Il revient (Le retour du Poilu)

Il y a tant de nuits, tant de jours, tant de mois
Qu’il s’en était allé là où l’aube se brise,
Tant de soirs déchirés et tant de matins froids
Qu’il rampait dans la boue gluante, lourde et grise,
Il y a si longtemps, que nous ne savons plus.
Tout ce temps sans un mot, ce néant de silence,
Cette plaine infinie d’espoirs flétris, déçus …
- Là, au bout du chemin, est-ce lui qui s’avance ?

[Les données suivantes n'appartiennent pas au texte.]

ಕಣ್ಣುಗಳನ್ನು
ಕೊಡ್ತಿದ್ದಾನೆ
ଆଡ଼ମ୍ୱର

La guerre est donc finie ? C’est donc lui qui revient ?
Il marche d’un pas mat, d'un pas d'un autre monde,
D'un pas vieilli déjà, d'un pas qui se contient …
Il vient de s'arrêter dans la lumière blonde
D'un soleil suspendu qui guette le moment
Où son regard, enfin, rencontrera le nôtre.
Sous le ciel familier, immobile et changeant,
Tout est comme jadis, tout est tellement autre …

Il a connu là-bas la fureur de l’enfer,
Il a connu l’ennui tapi dans les tranchées,
Il a vu mille fois le sol soudain ouvert
Où tant et tant tombaient, silhouettes fauchées,
Cris soudain coupés net, pantins soudain rompus.
Il a connu la peur, fébrile et lancinante,
Avant l’assaut parmi les ordres confondus,
Dans le halètement de la mort imminente.

A-t-il vu ceux sur qui le Destin s’abattait,
Honnis et condamnés, fusillés pour l’exemple,
Ceux sur le nom de qui l’oubli se refermait,
Pour un instant trop fou, pour un ailleurs trop ample ?
A-t-il été parmi les hommes désignés
Pour viser en plein cœur un camarade, un frère ?
Nous dira-t-il jamais ses rêves tourmentés
Par cette ombre bannie au plus noir de la terre ?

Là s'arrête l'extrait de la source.